This section is from the book "Business Finance", by William Henry Lough. Also available from Amazon: Business Finance, A Practical Study of Financial Management in Private Business Concerns.
Sometimes two or more formerly independent corporations are not joined under one control by an exchange of securities, but are actually "consolidated" or "merged." The two words just quoted are sometimes used in a popular sense as almost equivalent to "combined," but are here used in their legal sense. A "consolidation" or "merger," technically speaking, consists of the complete union of one corporation with another corporation, so that the charters, corporate powers, and security issues are all combined, making only one corporation in place of the two which previously existed. This is entirely different, it will be seen, from the customary process of keeping alive all the corporations that enter into the combination and simply acquiring voting control over those corporations. A "consolidation" or "merger," in the technical sense, is somewhat unusual; in fact, this form is very seldom used except when a railroad or other company desires to take over in toto one of its subsidiary companies which has previously been the legal owner of a separate piece of property. The largest and most important consolidation that has ever taken place in the United States was that of the New York Central and Lake Shore and Michigan Central Railroad Company in 1914. The prime purpose in this case, it was stated, was to make possible a more extensive mortgage and larger bond issues than could be brought out by either of the corporations separately.

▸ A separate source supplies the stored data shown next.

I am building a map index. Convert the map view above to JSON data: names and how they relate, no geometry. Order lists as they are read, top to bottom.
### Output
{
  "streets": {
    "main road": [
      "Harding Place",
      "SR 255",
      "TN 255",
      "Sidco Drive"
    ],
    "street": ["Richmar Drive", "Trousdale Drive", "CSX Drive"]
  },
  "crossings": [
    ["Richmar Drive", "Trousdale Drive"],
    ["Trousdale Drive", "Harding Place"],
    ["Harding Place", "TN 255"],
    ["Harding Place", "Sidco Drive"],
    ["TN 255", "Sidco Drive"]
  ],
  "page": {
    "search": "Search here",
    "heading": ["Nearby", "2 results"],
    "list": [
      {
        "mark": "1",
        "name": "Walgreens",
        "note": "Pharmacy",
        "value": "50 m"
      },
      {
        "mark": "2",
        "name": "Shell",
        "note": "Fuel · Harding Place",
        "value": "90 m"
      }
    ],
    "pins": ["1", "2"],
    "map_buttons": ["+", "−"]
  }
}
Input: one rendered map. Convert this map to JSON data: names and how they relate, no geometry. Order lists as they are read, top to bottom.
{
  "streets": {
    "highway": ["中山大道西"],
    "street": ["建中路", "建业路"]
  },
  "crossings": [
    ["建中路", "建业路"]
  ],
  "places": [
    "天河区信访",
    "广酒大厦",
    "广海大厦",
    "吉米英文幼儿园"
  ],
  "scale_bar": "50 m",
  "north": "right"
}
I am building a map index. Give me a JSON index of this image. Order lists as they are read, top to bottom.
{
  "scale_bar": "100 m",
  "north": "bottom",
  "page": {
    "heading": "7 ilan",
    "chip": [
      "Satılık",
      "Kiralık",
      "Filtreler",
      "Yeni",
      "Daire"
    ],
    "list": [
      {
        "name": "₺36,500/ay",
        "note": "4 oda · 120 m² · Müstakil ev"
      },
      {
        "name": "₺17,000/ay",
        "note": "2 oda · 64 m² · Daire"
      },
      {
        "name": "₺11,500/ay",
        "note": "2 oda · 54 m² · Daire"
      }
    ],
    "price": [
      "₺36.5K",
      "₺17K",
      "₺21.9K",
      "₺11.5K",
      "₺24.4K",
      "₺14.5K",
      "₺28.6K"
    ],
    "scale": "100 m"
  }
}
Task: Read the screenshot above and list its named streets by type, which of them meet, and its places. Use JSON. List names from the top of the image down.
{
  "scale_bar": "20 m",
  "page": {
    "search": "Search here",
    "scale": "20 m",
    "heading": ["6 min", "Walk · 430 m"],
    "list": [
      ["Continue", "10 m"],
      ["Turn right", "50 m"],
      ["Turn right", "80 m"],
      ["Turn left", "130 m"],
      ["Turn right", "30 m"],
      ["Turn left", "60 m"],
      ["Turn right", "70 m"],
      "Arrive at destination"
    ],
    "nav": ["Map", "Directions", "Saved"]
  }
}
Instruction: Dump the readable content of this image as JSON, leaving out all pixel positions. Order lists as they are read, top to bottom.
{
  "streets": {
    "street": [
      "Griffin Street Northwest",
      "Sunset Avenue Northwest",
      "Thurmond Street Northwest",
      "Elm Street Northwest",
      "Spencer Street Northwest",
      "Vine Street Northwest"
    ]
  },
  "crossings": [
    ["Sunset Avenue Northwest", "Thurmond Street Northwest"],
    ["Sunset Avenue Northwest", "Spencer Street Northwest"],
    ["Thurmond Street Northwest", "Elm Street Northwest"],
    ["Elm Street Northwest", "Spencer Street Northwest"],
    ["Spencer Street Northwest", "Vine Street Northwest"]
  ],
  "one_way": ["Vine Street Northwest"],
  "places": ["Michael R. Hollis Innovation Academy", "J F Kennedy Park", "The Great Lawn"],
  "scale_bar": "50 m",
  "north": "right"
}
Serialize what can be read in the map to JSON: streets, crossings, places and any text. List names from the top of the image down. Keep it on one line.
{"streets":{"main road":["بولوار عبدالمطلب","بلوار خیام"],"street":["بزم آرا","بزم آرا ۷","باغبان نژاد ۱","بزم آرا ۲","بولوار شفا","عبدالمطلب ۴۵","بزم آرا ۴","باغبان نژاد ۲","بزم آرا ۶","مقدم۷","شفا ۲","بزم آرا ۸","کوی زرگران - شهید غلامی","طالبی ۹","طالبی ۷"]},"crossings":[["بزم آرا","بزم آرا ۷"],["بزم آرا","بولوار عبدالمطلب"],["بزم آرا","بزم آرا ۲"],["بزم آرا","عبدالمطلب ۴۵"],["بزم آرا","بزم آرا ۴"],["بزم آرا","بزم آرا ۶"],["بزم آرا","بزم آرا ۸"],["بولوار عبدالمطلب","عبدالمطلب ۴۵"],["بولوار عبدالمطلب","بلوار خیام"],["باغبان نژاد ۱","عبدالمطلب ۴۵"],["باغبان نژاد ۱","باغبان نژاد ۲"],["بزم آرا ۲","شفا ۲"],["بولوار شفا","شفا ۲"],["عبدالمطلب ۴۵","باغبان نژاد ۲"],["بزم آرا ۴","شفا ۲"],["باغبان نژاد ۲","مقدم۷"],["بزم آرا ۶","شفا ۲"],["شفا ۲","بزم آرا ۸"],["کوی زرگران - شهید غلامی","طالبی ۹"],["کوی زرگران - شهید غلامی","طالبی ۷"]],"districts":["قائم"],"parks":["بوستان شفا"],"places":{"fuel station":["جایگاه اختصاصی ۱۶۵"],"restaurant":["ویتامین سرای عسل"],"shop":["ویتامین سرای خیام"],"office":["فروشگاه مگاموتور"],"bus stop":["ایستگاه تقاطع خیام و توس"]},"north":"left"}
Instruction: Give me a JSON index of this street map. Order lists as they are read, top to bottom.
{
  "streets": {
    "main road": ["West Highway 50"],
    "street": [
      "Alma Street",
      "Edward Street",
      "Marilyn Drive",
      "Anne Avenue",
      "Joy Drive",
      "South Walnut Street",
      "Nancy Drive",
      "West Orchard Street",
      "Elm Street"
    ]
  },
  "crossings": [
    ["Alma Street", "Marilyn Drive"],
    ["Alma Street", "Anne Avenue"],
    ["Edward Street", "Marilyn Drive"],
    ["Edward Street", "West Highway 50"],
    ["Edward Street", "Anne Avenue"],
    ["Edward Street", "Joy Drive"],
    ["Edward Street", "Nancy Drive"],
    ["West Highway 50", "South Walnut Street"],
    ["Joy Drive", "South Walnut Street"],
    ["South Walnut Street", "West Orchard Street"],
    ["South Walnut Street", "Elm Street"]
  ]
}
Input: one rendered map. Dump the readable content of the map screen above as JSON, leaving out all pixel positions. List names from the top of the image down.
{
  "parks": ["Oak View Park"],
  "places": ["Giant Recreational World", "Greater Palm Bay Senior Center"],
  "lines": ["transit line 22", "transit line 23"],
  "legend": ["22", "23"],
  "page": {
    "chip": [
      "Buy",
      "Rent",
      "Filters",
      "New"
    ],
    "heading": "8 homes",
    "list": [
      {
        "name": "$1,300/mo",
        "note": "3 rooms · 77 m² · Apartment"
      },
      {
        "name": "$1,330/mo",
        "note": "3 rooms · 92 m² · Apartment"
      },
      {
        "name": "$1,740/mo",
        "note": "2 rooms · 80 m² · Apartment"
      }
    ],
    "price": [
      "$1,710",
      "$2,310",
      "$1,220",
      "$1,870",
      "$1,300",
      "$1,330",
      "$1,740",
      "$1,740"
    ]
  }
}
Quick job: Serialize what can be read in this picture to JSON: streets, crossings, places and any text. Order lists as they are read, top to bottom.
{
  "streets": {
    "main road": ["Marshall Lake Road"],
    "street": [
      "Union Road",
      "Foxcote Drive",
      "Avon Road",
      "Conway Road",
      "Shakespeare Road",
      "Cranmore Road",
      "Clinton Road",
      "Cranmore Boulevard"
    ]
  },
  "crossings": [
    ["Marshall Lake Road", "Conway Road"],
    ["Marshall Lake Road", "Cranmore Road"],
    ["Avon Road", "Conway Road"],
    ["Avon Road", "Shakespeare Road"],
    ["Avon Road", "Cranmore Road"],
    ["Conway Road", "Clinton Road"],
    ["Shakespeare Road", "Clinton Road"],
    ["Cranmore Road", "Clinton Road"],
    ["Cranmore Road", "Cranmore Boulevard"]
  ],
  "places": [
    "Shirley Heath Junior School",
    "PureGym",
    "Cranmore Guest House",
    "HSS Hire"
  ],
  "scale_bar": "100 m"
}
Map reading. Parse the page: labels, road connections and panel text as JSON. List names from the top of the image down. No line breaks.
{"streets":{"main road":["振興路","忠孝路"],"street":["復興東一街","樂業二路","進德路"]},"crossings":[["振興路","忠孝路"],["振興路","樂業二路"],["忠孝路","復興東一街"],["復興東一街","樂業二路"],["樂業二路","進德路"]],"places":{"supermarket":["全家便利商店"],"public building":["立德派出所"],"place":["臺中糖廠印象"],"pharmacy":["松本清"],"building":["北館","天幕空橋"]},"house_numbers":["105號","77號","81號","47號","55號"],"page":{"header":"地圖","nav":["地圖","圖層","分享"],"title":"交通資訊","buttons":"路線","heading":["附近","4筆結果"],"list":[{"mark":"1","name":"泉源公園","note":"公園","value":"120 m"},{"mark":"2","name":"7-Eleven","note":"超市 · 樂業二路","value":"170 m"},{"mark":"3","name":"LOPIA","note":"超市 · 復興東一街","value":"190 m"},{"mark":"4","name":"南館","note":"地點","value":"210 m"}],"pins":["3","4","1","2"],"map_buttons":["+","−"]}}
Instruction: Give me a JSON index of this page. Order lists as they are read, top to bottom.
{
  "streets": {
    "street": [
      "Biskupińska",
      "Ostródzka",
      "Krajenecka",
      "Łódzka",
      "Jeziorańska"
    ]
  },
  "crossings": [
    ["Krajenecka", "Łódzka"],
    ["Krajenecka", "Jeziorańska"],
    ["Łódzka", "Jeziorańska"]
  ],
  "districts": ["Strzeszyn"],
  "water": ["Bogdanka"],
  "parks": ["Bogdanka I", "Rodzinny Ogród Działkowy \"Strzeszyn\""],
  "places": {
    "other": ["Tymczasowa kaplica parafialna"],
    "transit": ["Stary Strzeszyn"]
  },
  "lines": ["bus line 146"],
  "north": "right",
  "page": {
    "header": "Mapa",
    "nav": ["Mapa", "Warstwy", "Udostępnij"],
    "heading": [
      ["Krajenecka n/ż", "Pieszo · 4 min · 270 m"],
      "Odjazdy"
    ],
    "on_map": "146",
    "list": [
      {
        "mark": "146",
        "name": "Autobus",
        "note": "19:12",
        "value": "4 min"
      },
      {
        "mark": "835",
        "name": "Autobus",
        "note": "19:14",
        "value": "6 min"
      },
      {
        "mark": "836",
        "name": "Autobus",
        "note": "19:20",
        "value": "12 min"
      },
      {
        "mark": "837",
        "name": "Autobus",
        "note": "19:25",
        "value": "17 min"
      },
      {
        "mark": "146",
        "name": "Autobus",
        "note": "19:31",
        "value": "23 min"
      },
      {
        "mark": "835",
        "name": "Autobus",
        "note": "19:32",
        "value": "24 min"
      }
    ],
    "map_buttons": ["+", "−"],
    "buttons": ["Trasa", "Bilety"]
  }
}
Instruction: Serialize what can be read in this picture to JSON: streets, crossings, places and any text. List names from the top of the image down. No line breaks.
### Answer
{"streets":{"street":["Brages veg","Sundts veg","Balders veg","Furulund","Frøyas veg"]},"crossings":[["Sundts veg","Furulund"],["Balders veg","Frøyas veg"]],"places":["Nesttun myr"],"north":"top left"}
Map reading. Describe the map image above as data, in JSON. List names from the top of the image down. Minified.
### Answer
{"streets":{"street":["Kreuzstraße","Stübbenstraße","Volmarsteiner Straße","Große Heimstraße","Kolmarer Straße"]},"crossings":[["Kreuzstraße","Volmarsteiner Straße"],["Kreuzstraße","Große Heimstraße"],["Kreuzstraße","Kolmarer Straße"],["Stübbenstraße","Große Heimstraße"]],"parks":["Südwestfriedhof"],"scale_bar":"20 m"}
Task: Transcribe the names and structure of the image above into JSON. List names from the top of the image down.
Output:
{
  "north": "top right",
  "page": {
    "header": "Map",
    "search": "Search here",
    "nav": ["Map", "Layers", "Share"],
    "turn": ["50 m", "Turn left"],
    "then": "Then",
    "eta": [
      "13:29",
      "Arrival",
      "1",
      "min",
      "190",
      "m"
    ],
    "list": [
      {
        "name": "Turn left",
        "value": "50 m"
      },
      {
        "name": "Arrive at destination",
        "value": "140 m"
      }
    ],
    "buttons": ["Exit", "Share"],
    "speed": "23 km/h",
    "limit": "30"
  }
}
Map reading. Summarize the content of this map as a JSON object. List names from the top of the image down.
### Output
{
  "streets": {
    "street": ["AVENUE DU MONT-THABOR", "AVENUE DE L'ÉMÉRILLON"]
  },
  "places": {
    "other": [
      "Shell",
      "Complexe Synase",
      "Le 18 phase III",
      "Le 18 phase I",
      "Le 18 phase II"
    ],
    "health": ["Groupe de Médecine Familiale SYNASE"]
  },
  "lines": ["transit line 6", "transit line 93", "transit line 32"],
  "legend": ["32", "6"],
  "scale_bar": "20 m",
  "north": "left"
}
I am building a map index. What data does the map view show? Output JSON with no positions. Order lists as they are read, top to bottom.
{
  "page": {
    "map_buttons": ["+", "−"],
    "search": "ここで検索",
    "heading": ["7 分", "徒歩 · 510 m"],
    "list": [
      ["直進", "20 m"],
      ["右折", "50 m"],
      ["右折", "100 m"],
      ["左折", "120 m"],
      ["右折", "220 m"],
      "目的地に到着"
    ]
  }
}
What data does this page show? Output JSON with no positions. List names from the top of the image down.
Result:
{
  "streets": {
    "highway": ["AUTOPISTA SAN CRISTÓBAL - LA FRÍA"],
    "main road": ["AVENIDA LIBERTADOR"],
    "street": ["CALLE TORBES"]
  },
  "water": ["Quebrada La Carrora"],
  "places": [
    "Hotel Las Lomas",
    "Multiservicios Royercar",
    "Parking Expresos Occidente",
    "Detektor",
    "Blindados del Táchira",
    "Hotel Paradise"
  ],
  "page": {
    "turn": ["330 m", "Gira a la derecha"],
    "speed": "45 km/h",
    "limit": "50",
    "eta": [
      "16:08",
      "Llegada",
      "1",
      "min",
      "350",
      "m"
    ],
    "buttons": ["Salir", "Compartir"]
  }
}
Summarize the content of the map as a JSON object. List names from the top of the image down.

This discussion of forms of combination is perhaps leading us away slightly from the main topic of methods of promoting combinations, for such forms as are treated in these sections are customary only when the corporations concerned have previously been under common control. The combination in such cases could hardly be regarded as requiring promotion. Nevertheless, a promoter sometimes brings about a combination of a small independent company with a large and powerful company by effecting a lease or a "consolidation" of the two.